In a recent study published in Nutrients, researchers conducted a blueberry intervention using quartile divisions to determine interindividual responses in vascular and cognitive endpoints following a specific dietary intervention.
survey: Interindividual responses to a blueberry intervention across multiple endpoints. Image credit: Bukhta Yurii/Shutterstock.com
Background
Individual health improvement requires an understanding of interindividual heterogeneity in dietary response and endpoints associated with vascular disease and cognitive impairment. Absorption, metabolism, tissue distribution, bioavailability and nutritional functioning influence dispersion.
Blueberries are considered a “super fruit” due to their high polyphenol content and antioxidant activity, and have been associated with a lower risk of obesity, cardiovascular disease, type 2 diabetes, cognitive support, and neuroprotection.
A recent meta-analysis by the authors of the present study demonstrated variability in fruit response in cardioprotection and cognition across different clinical outcomes.
The results showed a 4.0% increase in systolic blood pressure, a 15% increase in total cholesterol, a 9.0% increase in memory and a 10% increase in executive function. However, there are no data to support consistency or inconsistency.
About the research
In the present study, the researchers performed a metabolomic analysis of urine to compare interindividual differences following consumption of blueberries as whole fruit and powder to identify predictors of response.
In a one-week single-blind crossover randomized controlled trial (RCT) in a healthy population, researchers examined two types of blueberries: whole fresh blueberries (160 g), lyophilized blueberry powder (20 g), and a placebo control (microcrystalline cellulose).
They calculated response to the intervention for each endpoint as percentage change (±%) from baseline.
The researchers instructed participants to take one tablespoon of the powder mixed with water once a day, ideally before lunch. They also listed polyphenol-rich foods to avoid and a food diary to measure blueberry intake.
The researchers measured seven cognitive and nine vascular function endpoints. Vascular function endpoints included systolic and diastolic blood pressure (SBP and DBP) and carotid and radial artery pulse wave velocity (crPWV).
They measure the heart rhythm using an electrocardiogram (ECG). They collected serum samples from the participants to assess blood sugar levels and lipid profiles [total cholesterol, low-density lipoprotein (LDL), high-density lipoprotein (HDL), and triglycerides] and monitors the NO metabolite nitrite (NO2-) by chemiluminescence.
Cognitive endpoints included working memory assessed using 3 s and 7 s tasks; episodic memory assessed by word recognition and delayed and immediate word recall tasks; attention assessed based on moods (alertness, calmness, and content) and digit alertness; and mental fatigue assessed using a visual analog scale.

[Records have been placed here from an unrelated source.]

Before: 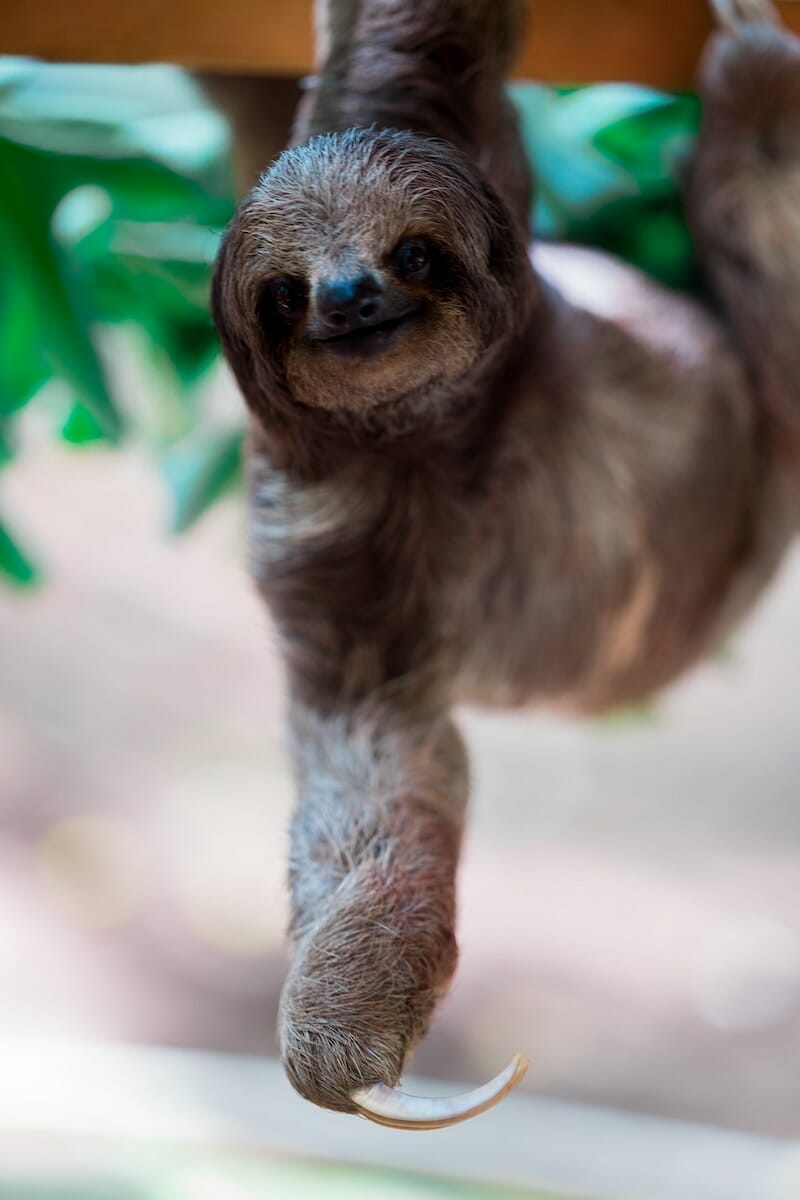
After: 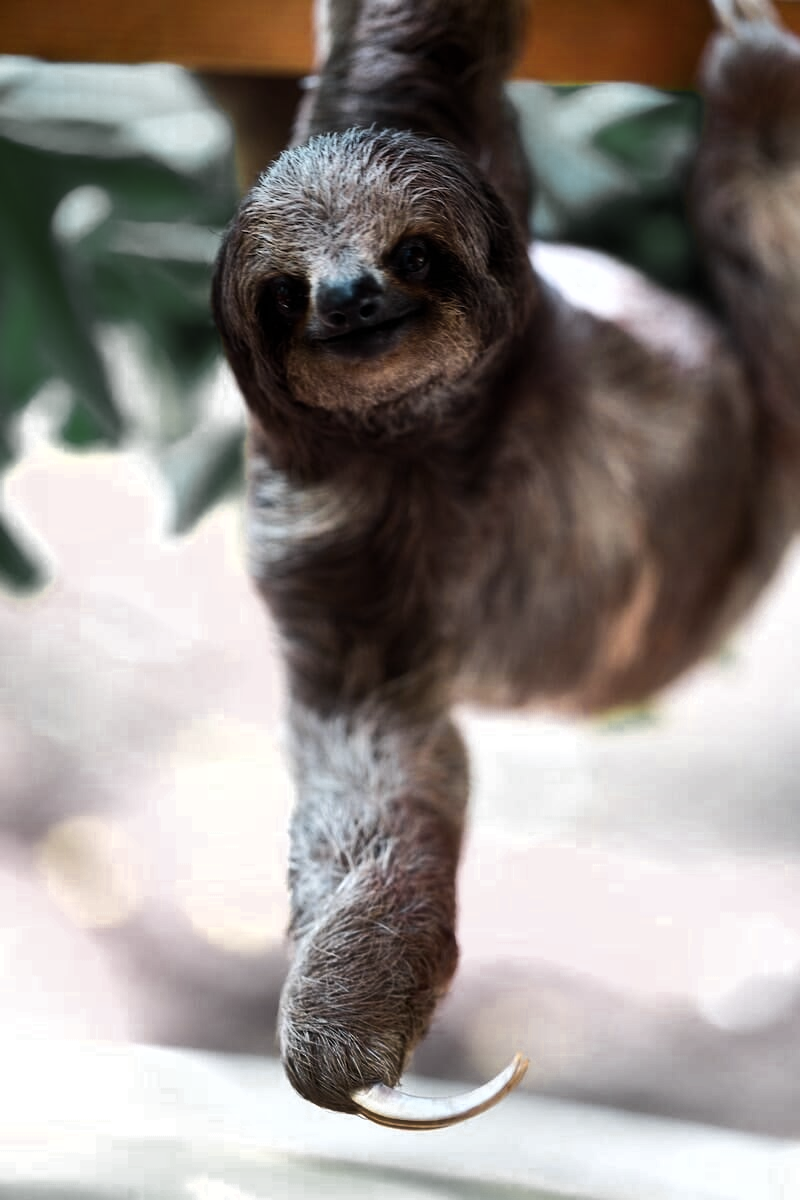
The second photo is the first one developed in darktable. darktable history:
shadows and highlights: highlights color adjustment 0%, low approximation 0.01, soften with gaussian
color zones: curves: ch0 [(0.035, 0.242) (0.25, 0.5) (0.384, 0.214) (0.488, 0.255) (0.75, 0.5)]; ch1 [(0.063, 0.379) (0.25, 0.5) (0.354, 0.201) (0.489, 0.085) (0.729, 0.271)]; ch2 [(0.25, 0.5) (0.38, 0.517) (0.442, 0.51) (0.735, 0.456)]
tone equalizer: -8 EV -0.75 EV, -7 EV -0.7 EV, -6 EV -0.6 EV, -5 EV -0.4 EV, -3 EV 0.4 EV, -2 EV 0.6 EV, -1 EV 0.7 EV, +0 EV 0.75 EV, edges refinement/feathering 500, mask exposure compensation -1.57 EV, preserve details no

Each day of the study, the researchers administered computerized cognitive tests lasting about 30 minutes. They examined urine samples provided by the participants using ultra-high pressure liquid chromatography (UHPLC).
They used an untargeted profiling technique and ROC analysis to explore the biomarker potential of urinary metabolites in response to vascular and cognitive endpoints.
Results
The study included 40 individuals with an average age of 26 years and a body mass index (BMI) of 23 kg/m2. After the intervention, subjects demonstrated significant interindividual variation in measures of vascular health and cognitive domains.
For each endpoint examined, there was no consistent response after the two therapies, both within and within subjects. The observed multivariate analysis revealed no significant potential for discriminating urinary metabolites between treatments.
After controlling for baseline covariate and serum triglycerides, total cholesterol, LDL, HDL, nitrites, and glucose, treatments did not affect SBP, DBP, or PWV levels.
Consumption of whole bilberry or its powder resulted in higher nitrite levels (+69% and +4.30%, respectively) than baseline, while placebo supplementation resulted in a decrease (9.10%); however, the effect was not statistically significant.
Treatments did not affect cognitive measures, but both cognitive and vascular endpoints showed variability, and participants were randomized to the intervention and placebo control.
There was limited consistency in cognitive and vascular endpoint responses across each intervention, including identical blueberry treatments. There was no association between sex, BMI, sequence of visits or response.
Urinary metabolite profiling of baseline samples revealed a predictor of response with an area under the curve (AUC) value of 0.7 and a predictive accuracy of 61%.
Conclusions
A study of blueberry therapies found variable responses across outcomes, with no predictive biomarker to differentiate responders.
The findings highlight the need for more techniques to characterize responses in human intervention studies and link data with metabolomic, genotypic and lifestyle behavior feedback.
A unique approach is needed to identify healthy foods or dietary categories. The study also found interindividual differences in clinical outcomes, with 31% to 71% of subjects reporting improved responses and 29% to 66% reporting worsening responses.
Cerebral blood flow patterns, neurological correlates, heredity, physical and social environment, and personality may contribute to these differences.